Rekan Mokau yang bijak, saya tidak pernah menyebut hanya kemelekatan pada kenikmatan lidah yang disebut lobha. Ketika di topik tertentu kita menyoroti masalah tertentu, sudah pasti kita menggunakan terminologi yang lebih menyempit pada pokok permasalahan (dalam hal ini makanan).
Kalau bahan tumbuhan yanng direkayasa hingga memuaskan kesenangan lidah, saya tidak komentar karena saya pribadi jujur saja lebih senang sayuran murni, dengan cita rasa dan pengolahan yang wajar.
Kalau kemelekatan pandangan:
1. Terlalu jauh dari topik, yakni gaya hidup (makanan).
2. Terlalu relatif untuk dibahas, sebab semua manusia rata-rata punya pandangan (bentuk pemikiran), atau umumnya kita sebut prinsip hidup.
Mempertahankan pendapat bagi saya dalam konteks berbagi pemikiran dan pandangan, bukan mempertahankan lobha.
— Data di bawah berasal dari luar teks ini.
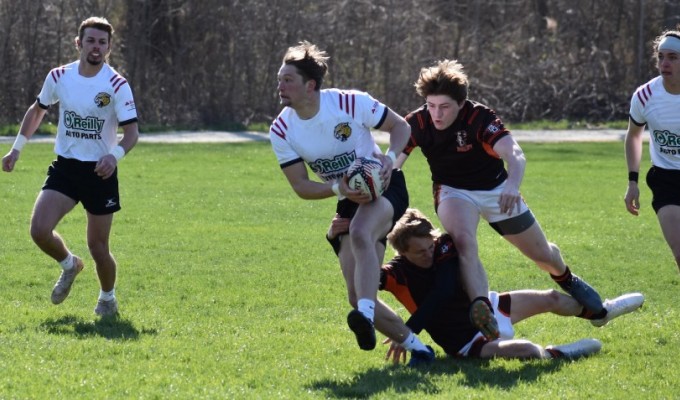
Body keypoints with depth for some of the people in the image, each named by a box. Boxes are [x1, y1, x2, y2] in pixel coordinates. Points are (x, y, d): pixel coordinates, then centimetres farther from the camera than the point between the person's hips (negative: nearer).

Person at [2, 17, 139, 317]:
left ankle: (108, 297, 31)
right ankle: (69, 266, 17)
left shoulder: (117, 85, -12)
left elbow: (132, 131, -15)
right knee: (39, 230, -16)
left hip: (100, 171, -3)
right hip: (64, 167, 3)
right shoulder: (59, 77, -1)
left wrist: (115, 155, -35)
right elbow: (37, 110, 18)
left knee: (97, 246, 1)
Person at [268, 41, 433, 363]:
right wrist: (337, 188, -23)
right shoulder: (281, 131, -9)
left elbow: (400, 126, -3)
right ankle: (416, 346, 9)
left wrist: (390, 157, -22)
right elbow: (300, 186, -5)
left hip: (383, 187, -5)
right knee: (357, 295, -6)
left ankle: (365, 316, -53)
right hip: (348, 203, 5)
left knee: (360, 235, -39)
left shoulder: (351, 103, -18)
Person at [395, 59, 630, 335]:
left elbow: (515, 154, -41)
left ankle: (568, 281, 47)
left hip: (496, 190, 0)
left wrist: (512, 185, -62)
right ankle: (481, 308, -40)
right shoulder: (417, 124, -22)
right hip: (453, 191, 0)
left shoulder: (479, 118, -30)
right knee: (464, 242, -35)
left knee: (543, 255, 14)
Selama landasan atau dasar pemikirannya dapat dipertanggungjawabkan dalam aspek tertentu (misalnya ilmiah, logis dan obyektif) bagi saya tidak masalah mempertahankan pendapat atau pandangan.
Misalnya Anda sebut menyelamatkan bumi dengan vegetarian, bisa dilihat dari data: Berapa tingkat efisiensi energi bila beralih dari pemakan daging ke vegetarian, berapa luas hektar lahan yang bisa dikonservasi, berapa tingkat emisi (polutan) yang bisa dikurangi, dan sebagainya. Ini data yang bisa dilihat dengan obyektif dan logis, juga cenderung ilmiah (bisa dijelaskan dengan ilmu pengetahuan). Mempertahankan pendapat model begini, saya kira tidak bisa dikatakan mempertahankan lobha.
Kecuali mempertahankan pendapat yang sudah salah dan tak bisa dipertanggungjawabkan, mungkin saya setuju bahwa itu lobha.
Demikian. Mohon koreksinya dan maaf jika ada kata-kata yang salah.
Rekan Sunya, saya berharap anda lebih fair dalam berargumen.
Yang menyatakan bahwa dengan bervegetarian bisa mengikis sifat lobha, adalah anda sendiri.
Begini bukan berarti saya menyatakan bervegetarian itu minim lobha (nafsu/keserakahan). Tapi bervegetarian yang benar bisa mengikis sifat lobha dan juga mengurangi tingkat penderitaan makhluk lain (berkaitan dengan sifat konsumtif manusia dan peternakan massal).
Pada waktu saya menjelaskan lobha tidak hanya pada kenikmatan lidah, anda mengatakan hanya menggunakan terminologi yang sempit yang berkaitan dengan pokok bahasan.
Jika anda mau menggunakan terminologi lobha, tentunya anda harus menerima makna keseluruhan dari lobha.
Lain halnya kalau anda menyebutkan bahwa dengan bervegetarian, akan bisa mengurangi keterikatan pada kenikmatan rasa daging.
Demikian juga, jika seorang vegetarian membuat gado gado, bukankah dia menambahkan bumbu yang digiling/diulek berupa kacang, bawang, gula, garam dll yang diukur dengan takaran tertentu atau dicicipi agar rasanya pas; ataukah anda membuat gado gado mencampurkan semua bahan tersebut dengan sayuran tanpa menggiling bumbunya terlebih dahulu?
Pada waktu saya menjelaskan mengenai kemelekatan pada pandangan, anda menyatakan itu terlalu jauh; padahal bukankan masih bagian dari lobha.
Atau anda membuat definisi baru dari terminologi lobha?
Sebaliknya anda tidak menganggap pandangan bahwa dengan bervegetarian bisa menyelamatkan bumi masih relevan dengan topik vegetarian.
Tidak heran jika cara anda berargumen mengundang bata beterbangan.